• [EXTRACTED RECORDS]:
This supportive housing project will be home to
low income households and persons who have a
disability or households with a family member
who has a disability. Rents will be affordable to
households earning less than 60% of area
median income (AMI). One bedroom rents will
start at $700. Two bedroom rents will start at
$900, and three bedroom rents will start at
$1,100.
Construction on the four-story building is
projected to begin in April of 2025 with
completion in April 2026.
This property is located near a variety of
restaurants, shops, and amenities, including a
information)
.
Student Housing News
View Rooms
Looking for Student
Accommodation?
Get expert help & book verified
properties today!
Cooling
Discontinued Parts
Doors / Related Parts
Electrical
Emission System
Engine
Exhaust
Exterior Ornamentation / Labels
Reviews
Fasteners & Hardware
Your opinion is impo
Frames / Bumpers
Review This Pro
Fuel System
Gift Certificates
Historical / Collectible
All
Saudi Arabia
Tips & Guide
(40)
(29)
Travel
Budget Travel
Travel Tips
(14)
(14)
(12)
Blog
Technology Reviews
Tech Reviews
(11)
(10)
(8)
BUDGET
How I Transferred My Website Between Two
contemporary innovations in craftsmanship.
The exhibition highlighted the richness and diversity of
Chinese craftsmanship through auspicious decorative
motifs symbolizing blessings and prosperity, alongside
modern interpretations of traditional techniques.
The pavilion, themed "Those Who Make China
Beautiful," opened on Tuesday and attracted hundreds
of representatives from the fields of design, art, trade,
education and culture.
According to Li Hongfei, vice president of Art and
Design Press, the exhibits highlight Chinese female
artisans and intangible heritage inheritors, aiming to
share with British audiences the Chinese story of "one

...

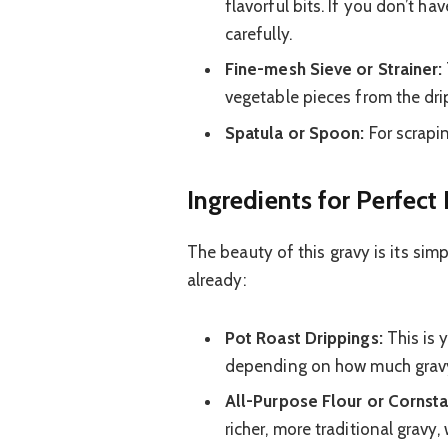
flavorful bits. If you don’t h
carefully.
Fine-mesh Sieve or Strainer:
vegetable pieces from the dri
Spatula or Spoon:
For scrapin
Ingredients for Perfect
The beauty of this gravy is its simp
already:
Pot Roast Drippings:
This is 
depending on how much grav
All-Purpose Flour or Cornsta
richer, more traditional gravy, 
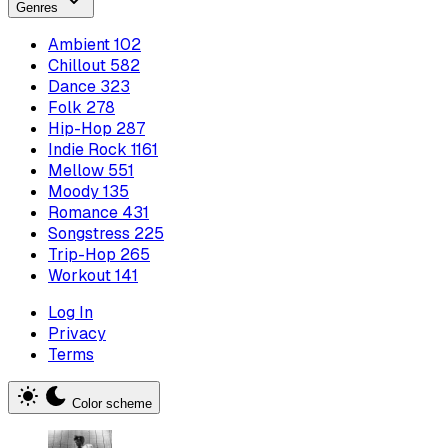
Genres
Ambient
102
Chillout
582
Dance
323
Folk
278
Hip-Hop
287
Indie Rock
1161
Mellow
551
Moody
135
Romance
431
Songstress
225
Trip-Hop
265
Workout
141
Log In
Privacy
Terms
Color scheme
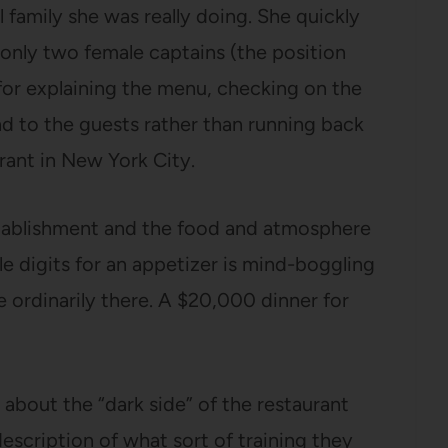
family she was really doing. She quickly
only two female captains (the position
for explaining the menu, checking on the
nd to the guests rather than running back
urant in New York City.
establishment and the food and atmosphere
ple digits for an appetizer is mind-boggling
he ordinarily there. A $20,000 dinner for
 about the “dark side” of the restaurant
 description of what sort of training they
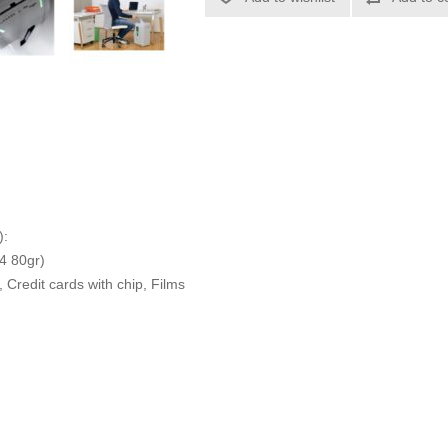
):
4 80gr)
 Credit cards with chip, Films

• [WHAT THE TASK ASKS]: Find every line in the records that contains the word "April" and copy each of those lines.

• [ANSWER BELOW]:
projected to begin in April of 2025 with
completion in April 2026.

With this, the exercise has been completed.